[Exercise prompt]:
Find the word "diaDescanso" in the records and copy every line where it occurs.

-=-=-

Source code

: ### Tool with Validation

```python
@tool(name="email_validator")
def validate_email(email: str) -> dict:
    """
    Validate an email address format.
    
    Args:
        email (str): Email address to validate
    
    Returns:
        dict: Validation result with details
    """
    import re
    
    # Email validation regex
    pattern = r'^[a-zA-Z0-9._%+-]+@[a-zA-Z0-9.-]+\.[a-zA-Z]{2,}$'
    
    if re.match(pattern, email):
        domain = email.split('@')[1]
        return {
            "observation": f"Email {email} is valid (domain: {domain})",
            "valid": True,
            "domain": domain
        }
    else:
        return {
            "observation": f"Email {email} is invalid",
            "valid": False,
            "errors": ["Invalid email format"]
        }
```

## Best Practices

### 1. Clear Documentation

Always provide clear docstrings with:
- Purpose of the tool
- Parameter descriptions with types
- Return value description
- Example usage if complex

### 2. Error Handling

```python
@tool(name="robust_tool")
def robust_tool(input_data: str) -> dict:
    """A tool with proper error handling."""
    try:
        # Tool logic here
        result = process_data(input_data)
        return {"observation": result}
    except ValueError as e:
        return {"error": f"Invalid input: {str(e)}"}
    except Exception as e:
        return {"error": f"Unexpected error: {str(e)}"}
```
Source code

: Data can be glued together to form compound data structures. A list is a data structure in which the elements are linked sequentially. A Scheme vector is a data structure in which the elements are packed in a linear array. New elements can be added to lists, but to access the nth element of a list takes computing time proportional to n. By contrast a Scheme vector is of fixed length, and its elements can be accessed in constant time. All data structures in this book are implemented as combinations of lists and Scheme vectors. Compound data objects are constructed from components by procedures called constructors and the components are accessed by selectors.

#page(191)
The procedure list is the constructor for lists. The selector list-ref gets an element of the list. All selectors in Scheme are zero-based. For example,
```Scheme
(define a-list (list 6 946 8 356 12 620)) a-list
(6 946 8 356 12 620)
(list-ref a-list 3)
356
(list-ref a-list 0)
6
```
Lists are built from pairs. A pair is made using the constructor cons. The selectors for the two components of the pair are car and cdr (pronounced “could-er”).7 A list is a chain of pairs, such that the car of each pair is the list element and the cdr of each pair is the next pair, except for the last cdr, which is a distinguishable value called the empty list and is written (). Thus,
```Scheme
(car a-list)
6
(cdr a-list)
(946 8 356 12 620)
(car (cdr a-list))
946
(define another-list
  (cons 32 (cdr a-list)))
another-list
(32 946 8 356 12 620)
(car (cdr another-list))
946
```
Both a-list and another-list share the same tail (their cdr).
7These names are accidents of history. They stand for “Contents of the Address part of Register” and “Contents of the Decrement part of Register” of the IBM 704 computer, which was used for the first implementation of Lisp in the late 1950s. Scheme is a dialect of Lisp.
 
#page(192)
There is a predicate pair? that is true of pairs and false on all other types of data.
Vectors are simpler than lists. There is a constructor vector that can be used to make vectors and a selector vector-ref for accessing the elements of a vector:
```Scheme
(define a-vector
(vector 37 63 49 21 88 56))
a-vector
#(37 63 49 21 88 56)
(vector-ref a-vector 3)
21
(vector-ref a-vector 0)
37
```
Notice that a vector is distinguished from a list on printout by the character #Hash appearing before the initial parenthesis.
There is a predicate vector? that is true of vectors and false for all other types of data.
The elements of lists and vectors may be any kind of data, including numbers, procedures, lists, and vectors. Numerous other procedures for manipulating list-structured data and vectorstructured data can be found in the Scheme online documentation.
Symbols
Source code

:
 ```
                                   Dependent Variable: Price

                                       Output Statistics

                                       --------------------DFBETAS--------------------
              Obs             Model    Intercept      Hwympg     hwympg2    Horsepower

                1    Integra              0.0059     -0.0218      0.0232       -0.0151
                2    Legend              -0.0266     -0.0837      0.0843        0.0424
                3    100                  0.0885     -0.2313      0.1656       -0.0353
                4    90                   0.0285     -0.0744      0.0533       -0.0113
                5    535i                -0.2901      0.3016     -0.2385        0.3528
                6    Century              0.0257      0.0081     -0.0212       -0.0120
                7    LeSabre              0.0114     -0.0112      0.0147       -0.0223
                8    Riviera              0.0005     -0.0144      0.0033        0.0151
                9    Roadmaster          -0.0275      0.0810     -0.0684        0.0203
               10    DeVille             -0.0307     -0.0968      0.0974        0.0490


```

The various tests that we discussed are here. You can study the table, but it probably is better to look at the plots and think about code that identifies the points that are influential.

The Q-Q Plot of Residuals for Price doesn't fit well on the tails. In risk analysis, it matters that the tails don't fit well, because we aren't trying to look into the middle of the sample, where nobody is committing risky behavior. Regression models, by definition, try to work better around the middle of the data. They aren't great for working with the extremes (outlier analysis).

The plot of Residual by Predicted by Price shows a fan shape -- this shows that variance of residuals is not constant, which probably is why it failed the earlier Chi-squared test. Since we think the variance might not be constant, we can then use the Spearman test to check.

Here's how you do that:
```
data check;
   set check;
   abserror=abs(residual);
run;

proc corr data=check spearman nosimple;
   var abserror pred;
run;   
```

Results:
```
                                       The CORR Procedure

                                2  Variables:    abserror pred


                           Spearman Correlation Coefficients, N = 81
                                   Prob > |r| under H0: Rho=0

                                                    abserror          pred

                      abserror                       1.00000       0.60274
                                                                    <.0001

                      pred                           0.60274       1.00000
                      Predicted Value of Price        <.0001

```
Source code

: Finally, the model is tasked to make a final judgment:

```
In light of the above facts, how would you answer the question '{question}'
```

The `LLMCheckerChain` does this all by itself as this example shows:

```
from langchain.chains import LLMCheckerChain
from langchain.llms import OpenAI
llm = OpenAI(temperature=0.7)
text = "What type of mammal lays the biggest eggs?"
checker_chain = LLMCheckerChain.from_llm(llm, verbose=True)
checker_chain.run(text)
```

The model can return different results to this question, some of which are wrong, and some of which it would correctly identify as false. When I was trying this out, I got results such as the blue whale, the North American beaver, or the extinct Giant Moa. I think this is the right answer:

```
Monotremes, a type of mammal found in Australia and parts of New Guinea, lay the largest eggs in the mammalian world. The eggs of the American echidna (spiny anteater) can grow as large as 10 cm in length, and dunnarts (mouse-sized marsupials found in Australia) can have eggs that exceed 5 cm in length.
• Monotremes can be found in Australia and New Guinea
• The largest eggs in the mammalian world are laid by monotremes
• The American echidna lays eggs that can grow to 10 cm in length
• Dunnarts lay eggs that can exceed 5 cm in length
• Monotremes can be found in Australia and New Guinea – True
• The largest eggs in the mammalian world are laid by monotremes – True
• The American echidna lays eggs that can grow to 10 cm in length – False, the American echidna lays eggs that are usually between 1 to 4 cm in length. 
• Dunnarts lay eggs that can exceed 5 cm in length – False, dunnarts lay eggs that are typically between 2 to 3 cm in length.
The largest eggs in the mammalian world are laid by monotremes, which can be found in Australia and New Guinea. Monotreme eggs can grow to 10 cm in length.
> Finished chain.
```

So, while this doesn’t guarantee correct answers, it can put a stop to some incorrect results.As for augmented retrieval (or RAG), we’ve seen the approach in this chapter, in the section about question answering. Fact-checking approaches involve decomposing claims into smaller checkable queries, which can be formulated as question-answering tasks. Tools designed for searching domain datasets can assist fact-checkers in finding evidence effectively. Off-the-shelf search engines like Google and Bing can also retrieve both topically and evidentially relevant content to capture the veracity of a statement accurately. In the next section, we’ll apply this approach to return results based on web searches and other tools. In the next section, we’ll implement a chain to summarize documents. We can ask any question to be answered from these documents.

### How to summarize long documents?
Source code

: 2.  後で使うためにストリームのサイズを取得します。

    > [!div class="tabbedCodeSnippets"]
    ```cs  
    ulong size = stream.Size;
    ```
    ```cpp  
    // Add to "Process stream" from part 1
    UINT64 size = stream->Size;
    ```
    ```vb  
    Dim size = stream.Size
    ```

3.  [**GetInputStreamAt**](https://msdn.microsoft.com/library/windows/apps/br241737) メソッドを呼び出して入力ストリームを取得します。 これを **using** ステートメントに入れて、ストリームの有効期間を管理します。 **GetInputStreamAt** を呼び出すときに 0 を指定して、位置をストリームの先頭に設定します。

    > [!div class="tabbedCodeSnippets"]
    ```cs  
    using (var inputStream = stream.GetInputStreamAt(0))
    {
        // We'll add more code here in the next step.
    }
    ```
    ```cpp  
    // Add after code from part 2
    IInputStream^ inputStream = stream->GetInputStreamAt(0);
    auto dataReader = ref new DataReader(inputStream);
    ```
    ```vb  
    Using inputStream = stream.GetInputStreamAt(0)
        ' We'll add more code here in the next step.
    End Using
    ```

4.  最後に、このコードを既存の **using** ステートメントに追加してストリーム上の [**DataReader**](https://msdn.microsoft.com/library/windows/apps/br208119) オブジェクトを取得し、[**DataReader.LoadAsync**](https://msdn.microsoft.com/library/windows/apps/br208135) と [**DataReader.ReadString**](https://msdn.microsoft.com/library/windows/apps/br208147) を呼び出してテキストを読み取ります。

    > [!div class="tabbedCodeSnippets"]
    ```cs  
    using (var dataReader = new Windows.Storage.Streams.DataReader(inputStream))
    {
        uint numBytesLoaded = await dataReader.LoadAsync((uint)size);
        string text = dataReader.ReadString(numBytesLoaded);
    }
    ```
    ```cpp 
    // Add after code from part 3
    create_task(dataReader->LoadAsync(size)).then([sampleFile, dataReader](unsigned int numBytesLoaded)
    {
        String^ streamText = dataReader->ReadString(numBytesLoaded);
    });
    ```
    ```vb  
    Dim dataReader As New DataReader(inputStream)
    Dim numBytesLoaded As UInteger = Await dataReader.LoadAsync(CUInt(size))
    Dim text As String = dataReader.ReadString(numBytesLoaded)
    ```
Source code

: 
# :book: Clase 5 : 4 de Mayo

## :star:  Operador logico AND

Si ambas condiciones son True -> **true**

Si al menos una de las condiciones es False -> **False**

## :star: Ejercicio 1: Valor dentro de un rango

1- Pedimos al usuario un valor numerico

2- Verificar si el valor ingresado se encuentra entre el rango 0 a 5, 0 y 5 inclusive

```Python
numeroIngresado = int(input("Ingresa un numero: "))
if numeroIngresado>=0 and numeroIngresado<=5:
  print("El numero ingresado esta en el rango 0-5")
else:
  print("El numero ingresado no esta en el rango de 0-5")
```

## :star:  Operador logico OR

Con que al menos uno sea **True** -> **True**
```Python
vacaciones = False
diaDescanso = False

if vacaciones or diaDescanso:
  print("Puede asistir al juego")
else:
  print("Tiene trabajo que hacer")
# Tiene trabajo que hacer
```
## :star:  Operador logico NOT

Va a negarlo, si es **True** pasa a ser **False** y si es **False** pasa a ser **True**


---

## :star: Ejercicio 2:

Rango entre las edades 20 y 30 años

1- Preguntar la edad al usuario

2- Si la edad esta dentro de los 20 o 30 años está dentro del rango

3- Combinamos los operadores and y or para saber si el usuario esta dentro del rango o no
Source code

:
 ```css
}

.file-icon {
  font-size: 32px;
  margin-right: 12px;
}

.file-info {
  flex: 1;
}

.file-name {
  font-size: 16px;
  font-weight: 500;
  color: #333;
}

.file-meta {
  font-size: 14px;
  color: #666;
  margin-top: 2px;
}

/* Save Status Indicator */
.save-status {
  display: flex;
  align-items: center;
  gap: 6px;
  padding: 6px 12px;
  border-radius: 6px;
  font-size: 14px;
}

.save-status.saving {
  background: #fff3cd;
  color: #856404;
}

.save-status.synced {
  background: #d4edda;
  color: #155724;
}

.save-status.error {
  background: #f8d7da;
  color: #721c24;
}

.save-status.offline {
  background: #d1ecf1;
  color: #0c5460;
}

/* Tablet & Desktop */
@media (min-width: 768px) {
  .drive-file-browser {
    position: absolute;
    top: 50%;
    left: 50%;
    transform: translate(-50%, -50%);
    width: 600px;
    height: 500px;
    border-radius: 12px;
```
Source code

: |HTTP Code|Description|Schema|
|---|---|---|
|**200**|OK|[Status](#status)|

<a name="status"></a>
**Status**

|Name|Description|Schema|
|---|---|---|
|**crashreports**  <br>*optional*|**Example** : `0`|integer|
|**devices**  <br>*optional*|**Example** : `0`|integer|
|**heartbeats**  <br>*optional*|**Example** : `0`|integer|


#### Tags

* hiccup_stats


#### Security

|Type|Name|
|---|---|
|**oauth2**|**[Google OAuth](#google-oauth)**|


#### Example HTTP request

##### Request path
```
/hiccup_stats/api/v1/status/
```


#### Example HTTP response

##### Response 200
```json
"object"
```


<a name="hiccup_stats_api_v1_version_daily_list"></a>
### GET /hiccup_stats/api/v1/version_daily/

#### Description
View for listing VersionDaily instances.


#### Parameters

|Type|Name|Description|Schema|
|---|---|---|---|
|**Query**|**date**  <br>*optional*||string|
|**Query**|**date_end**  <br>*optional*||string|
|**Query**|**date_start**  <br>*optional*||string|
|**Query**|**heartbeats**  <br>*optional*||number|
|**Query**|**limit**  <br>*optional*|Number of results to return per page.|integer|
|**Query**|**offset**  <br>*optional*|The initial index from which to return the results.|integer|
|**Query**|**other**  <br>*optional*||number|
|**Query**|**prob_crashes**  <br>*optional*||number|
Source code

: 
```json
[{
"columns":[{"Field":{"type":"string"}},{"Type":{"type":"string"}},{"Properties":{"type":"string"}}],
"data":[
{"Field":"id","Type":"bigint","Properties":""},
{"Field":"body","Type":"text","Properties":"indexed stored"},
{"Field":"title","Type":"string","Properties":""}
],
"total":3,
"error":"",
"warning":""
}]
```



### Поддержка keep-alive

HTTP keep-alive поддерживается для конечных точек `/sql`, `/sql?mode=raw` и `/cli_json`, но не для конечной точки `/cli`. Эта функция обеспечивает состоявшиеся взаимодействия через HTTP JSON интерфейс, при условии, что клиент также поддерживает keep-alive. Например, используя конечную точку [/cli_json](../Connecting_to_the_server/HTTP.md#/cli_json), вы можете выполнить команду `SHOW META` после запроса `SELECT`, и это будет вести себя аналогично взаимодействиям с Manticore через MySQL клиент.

-=-=-

[Output]:
diaDescanso = False
if vacaciones or diaDescanso:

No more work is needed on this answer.